Speaker 2 identified Title VII of the Affordable Care Act—the Biologics Price Competition and Innovation Act of 2009—as having provisions that make it harder to develop and commercialize biosimilars compared with small‑molecule generics. Speaker 2 said that statutory subtleties had left time‑delaying "time bombs in that bill" and asserted that consequence shows up in spending patterns: "is today, 54% of spending in The US on prescription drugs is for biologic drugs that represent less than 4% of prescriptions," Speaker 2 said, adding that 91% of prescriptions are generics.
The panel also discussed market responses such as CivicaRx and cooperative purchasing models. Speaker 3 noted that an oral GLP‑1 tablet expected at about $149 per month could, if scaled, change utilization and Medicaid costs; Speaker 3 also cited an economic estimate that obesity accounts for about $9.1 trillion in additional U.S. health spending over 10 years.

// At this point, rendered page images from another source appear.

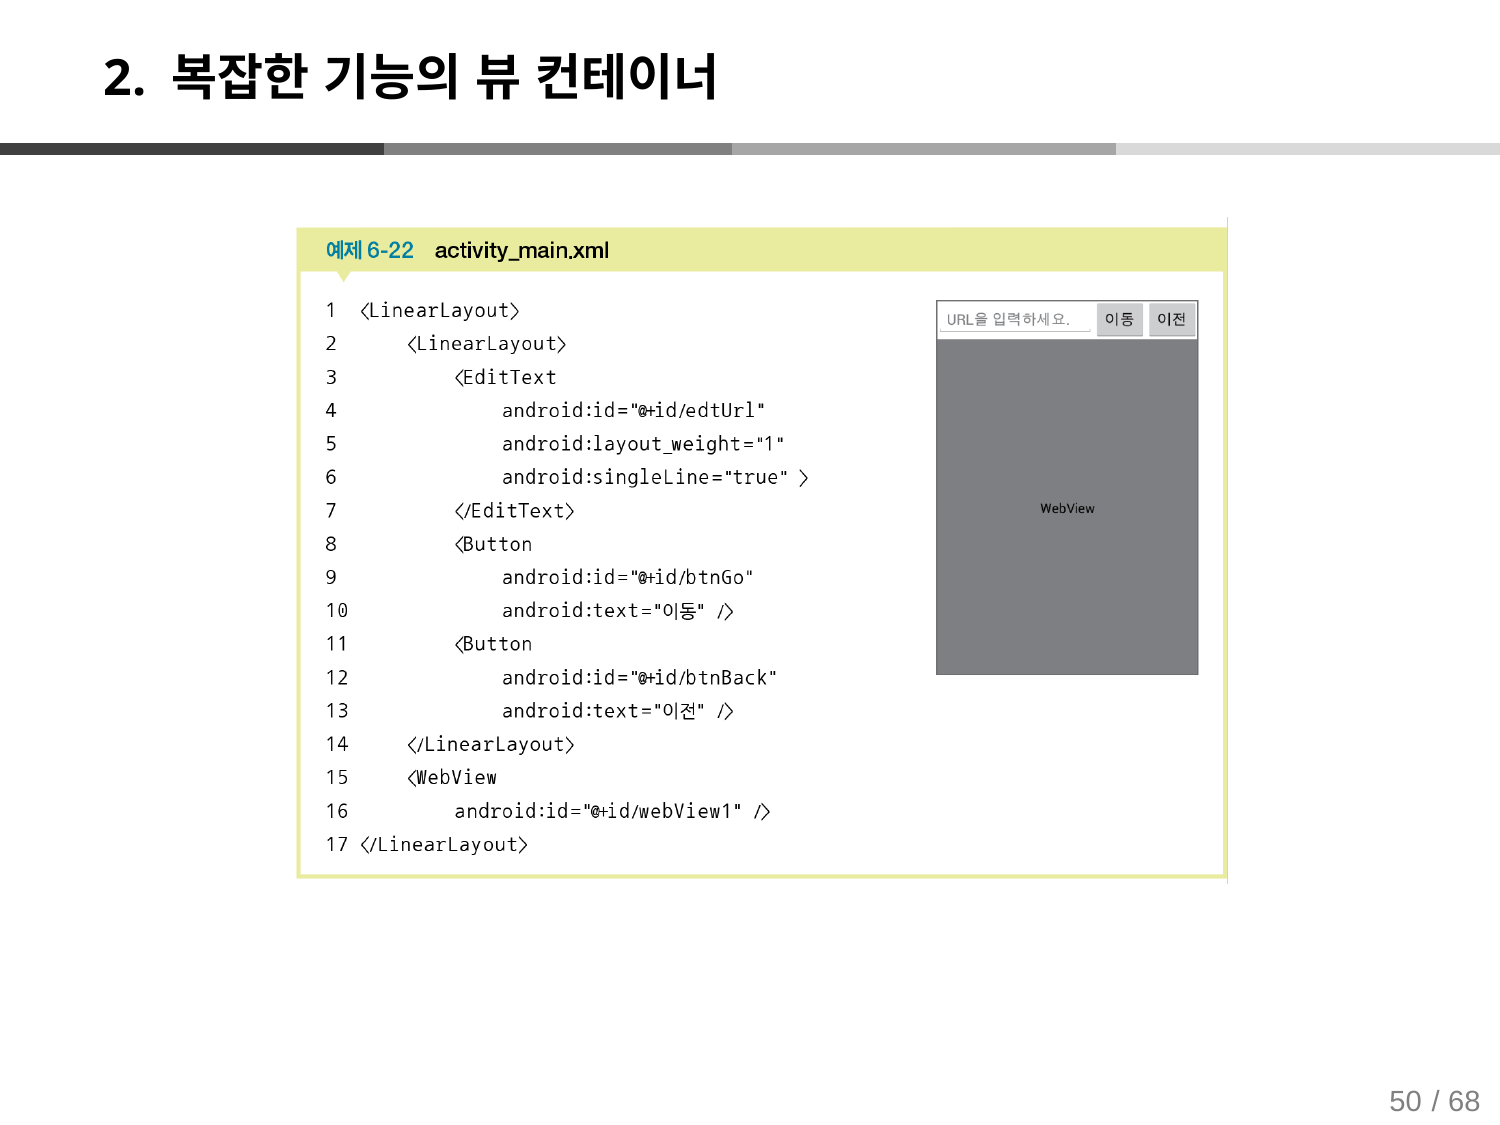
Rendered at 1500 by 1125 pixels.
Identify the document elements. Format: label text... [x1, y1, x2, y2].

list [285, 217, 1239, 884]
title 2. 복잡한 기능의 뷰 컨테이너 [88, 30, 1211, 121]
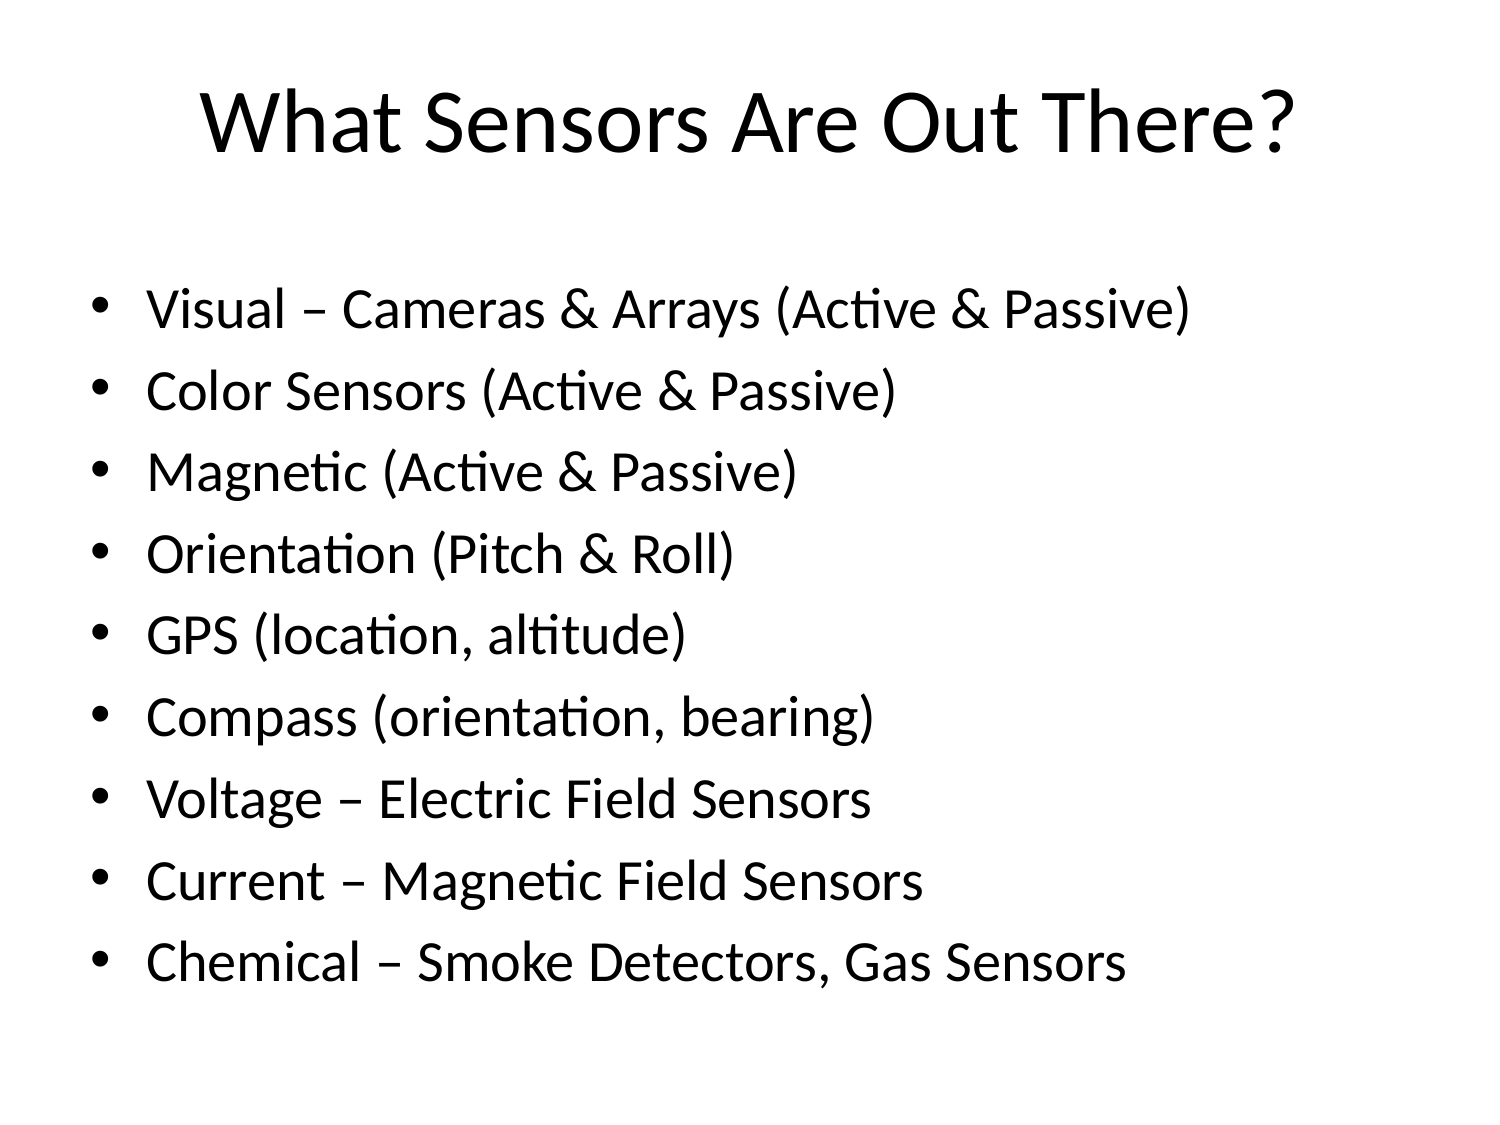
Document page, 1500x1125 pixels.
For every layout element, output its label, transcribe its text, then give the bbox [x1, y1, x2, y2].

Panelists proposed policy levers including reforming the Biologics Price Competition and Innovation Act implementation, revisiting Stark and anti‑kickback restrictions to enable interoperable technology business models, and rethinking clinical‑trial incentives to encourage innovation for common chronic diseases. No formal legislative action occurred during the hearing.
The hearing closed with plans for further review by staff and members.